(Exercise)
The task calls for the count of lines containing "hoặc" in these records, given as a number with no other words.

(Collected data)
╭──

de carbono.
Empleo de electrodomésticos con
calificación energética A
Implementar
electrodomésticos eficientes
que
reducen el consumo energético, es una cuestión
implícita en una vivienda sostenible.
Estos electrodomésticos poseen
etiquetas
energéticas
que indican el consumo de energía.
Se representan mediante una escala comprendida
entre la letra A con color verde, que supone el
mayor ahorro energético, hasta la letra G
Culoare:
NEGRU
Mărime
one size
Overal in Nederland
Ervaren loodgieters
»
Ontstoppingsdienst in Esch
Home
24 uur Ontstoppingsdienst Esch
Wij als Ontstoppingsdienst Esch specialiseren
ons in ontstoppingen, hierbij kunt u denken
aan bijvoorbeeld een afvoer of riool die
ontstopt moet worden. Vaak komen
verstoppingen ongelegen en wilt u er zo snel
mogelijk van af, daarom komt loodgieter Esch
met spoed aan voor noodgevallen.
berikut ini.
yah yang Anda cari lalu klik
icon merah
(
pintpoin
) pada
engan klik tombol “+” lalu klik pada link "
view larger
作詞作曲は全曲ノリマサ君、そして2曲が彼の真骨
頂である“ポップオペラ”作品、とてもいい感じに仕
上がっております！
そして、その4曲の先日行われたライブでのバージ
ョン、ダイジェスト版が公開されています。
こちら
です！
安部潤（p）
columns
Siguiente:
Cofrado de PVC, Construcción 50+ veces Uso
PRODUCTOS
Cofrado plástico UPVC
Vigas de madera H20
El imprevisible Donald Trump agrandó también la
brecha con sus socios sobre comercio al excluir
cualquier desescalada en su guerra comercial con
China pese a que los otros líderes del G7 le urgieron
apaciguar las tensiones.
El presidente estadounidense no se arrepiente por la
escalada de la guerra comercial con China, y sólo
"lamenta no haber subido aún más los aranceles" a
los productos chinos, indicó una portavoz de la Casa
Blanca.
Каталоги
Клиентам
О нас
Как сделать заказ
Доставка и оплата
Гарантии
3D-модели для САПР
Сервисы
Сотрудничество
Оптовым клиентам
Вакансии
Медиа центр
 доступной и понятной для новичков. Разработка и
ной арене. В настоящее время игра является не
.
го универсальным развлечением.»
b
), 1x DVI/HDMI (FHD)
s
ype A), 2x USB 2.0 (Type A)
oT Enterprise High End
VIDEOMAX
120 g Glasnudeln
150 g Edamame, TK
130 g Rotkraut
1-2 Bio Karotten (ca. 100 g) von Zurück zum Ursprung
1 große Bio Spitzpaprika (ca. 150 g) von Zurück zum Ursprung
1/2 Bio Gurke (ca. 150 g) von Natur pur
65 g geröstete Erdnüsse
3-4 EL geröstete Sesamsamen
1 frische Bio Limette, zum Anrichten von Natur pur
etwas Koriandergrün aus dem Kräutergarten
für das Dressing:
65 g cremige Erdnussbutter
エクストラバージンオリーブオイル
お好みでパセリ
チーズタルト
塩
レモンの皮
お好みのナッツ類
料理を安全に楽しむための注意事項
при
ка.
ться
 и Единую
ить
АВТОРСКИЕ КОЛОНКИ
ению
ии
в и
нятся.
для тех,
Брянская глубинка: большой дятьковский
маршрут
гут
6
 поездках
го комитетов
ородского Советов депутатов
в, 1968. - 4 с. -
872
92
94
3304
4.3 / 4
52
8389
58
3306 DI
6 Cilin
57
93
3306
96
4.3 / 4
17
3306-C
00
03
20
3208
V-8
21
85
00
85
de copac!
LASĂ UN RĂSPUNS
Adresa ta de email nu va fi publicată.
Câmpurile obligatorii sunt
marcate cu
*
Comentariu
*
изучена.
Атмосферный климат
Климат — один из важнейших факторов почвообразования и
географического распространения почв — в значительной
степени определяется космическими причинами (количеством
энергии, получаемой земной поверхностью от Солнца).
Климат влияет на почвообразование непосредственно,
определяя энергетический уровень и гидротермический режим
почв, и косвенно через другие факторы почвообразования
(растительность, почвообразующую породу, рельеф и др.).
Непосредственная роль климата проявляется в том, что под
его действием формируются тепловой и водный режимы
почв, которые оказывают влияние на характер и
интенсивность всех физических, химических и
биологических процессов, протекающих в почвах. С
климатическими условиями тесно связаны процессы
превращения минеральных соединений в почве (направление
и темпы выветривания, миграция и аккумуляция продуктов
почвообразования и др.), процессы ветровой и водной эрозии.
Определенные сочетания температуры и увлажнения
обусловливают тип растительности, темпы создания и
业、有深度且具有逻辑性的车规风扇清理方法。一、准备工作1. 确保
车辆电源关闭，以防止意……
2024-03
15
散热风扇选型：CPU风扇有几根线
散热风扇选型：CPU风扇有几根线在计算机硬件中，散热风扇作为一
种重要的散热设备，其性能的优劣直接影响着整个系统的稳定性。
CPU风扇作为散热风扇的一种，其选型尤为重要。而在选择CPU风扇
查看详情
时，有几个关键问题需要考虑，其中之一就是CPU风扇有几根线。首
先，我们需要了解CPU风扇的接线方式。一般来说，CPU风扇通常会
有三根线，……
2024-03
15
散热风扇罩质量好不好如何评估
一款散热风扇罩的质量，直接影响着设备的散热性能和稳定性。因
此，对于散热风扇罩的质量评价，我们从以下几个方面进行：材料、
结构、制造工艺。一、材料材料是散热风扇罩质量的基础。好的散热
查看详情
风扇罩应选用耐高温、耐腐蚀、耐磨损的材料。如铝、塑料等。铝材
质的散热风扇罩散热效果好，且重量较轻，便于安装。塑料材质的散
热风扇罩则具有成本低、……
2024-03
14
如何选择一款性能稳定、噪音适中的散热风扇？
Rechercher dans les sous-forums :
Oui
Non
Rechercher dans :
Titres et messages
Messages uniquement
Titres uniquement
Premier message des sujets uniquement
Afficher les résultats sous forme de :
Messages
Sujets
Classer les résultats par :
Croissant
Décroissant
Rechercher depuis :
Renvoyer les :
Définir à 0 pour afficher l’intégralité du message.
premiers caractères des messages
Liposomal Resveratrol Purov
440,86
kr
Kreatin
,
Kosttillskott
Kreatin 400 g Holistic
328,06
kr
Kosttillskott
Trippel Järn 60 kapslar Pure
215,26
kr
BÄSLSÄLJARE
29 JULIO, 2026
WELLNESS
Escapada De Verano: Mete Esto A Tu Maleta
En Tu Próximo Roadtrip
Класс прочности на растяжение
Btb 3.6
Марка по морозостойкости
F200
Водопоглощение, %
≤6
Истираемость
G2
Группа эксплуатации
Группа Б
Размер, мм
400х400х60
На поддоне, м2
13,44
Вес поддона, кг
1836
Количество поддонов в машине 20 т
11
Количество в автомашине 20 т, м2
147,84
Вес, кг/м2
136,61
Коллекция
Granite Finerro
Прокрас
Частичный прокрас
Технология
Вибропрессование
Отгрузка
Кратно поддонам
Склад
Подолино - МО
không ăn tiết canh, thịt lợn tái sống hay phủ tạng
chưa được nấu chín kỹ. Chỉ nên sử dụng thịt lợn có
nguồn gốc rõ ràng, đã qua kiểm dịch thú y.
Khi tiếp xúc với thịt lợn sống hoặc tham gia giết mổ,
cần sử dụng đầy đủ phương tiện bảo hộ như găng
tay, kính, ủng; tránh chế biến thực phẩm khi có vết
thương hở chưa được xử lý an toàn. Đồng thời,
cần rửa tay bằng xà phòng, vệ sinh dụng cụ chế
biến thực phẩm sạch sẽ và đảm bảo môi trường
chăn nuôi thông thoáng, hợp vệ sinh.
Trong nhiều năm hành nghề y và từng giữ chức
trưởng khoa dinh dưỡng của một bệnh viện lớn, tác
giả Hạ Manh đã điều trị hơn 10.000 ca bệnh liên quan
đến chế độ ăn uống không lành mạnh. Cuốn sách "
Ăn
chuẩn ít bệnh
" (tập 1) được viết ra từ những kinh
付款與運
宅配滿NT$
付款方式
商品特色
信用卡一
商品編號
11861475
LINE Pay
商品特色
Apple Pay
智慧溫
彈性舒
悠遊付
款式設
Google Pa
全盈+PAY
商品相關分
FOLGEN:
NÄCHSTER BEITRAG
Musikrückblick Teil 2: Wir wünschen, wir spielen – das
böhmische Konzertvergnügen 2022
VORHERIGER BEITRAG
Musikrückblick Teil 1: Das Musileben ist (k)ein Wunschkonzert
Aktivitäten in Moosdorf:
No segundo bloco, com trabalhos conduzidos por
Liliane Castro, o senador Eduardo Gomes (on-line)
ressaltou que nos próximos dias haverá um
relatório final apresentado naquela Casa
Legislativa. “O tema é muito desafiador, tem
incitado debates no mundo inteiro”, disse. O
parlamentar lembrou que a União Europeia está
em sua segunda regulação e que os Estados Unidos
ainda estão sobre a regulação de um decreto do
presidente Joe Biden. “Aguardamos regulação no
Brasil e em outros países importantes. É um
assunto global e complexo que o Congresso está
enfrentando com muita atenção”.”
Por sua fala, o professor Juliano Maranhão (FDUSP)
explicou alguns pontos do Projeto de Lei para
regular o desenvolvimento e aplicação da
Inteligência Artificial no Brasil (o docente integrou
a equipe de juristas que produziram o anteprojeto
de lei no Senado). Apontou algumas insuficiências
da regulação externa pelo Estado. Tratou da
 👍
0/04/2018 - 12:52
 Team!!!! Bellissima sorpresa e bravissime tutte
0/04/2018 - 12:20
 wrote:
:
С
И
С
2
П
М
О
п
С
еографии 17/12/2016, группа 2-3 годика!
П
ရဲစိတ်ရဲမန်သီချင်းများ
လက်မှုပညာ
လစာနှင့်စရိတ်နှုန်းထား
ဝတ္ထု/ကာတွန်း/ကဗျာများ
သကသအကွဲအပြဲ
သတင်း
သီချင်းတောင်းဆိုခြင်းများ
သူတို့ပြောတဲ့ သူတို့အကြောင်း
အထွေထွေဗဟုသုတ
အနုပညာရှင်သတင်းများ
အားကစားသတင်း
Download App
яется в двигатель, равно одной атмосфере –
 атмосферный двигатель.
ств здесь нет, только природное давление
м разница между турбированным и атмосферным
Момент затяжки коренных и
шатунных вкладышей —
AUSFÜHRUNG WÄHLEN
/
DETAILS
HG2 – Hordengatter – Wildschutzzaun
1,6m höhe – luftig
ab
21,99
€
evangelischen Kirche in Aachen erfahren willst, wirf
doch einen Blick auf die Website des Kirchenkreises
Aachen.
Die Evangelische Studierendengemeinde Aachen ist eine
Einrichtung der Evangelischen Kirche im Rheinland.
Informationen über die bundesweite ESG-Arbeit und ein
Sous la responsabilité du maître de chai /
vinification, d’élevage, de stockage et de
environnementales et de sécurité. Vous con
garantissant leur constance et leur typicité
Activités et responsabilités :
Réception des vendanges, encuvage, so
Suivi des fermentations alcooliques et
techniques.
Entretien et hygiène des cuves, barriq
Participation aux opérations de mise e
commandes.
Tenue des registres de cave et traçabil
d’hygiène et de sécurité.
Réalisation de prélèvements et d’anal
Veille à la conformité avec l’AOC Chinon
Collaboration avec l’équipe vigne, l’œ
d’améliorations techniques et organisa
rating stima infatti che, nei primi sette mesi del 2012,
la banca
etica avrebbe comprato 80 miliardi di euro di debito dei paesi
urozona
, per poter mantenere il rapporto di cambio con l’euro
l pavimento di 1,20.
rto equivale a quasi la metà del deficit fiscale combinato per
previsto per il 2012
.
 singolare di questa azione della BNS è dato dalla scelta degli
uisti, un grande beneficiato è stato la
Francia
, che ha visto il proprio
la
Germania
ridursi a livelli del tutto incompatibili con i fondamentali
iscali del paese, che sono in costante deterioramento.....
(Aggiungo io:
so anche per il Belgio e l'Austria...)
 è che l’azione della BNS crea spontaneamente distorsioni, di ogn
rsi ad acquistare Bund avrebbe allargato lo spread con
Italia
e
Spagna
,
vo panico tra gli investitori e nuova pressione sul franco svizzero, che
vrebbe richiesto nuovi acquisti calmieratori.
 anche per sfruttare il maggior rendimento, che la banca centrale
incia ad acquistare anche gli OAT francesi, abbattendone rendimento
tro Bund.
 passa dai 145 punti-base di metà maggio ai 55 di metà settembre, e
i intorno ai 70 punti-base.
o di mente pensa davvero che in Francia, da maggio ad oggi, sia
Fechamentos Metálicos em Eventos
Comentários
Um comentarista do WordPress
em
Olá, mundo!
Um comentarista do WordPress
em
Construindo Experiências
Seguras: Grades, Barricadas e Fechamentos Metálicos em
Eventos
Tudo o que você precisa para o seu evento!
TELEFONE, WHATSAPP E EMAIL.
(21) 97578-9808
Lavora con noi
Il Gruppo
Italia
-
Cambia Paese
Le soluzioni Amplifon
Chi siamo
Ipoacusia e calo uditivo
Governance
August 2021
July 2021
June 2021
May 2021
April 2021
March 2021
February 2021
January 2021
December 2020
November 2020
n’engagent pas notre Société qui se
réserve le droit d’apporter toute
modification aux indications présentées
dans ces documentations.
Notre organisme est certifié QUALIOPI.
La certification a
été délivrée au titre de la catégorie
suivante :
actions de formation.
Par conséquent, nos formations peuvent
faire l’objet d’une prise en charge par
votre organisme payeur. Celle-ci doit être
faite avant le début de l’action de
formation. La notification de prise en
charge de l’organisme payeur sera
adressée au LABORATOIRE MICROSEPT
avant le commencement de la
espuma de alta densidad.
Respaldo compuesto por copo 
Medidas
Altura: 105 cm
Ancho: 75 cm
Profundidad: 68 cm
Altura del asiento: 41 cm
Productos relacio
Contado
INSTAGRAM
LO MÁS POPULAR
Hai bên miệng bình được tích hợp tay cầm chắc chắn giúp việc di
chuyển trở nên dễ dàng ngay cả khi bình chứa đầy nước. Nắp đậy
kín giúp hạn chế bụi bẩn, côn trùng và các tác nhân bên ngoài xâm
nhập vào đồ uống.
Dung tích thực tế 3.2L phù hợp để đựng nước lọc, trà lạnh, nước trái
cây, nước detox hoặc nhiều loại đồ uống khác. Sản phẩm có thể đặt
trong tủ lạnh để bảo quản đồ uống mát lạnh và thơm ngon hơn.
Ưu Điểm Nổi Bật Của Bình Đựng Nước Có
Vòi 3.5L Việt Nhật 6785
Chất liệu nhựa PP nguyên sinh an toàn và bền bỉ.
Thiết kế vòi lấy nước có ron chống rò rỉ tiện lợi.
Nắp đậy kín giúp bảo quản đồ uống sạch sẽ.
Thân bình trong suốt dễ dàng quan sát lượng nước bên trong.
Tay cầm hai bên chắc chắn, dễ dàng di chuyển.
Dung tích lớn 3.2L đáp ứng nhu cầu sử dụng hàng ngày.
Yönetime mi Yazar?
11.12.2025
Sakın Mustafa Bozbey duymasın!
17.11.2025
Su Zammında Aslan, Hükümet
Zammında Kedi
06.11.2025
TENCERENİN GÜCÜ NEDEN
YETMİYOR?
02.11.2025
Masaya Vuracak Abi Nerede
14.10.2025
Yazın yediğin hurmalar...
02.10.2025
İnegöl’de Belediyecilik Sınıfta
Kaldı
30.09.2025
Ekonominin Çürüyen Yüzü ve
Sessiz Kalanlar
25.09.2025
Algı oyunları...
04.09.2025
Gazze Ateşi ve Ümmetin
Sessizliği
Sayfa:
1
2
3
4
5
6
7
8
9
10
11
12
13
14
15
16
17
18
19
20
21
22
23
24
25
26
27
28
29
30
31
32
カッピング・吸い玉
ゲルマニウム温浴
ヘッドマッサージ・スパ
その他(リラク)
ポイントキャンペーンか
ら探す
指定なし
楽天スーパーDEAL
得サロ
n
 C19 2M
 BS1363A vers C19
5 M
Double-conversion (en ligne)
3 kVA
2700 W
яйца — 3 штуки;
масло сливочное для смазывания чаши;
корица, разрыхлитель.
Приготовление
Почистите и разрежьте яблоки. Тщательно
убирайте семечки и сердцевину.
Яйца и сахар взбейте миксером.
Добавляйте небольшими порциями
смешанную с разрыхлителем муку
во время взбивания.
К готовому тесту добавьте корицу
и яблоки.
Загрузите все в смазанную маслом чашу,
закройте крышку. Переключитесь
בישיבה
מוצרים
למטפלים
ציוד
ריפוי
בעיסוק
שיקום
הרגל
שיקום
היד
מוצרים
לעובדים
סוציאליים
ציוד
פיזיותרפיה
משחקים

╰──

(Output for this task)
2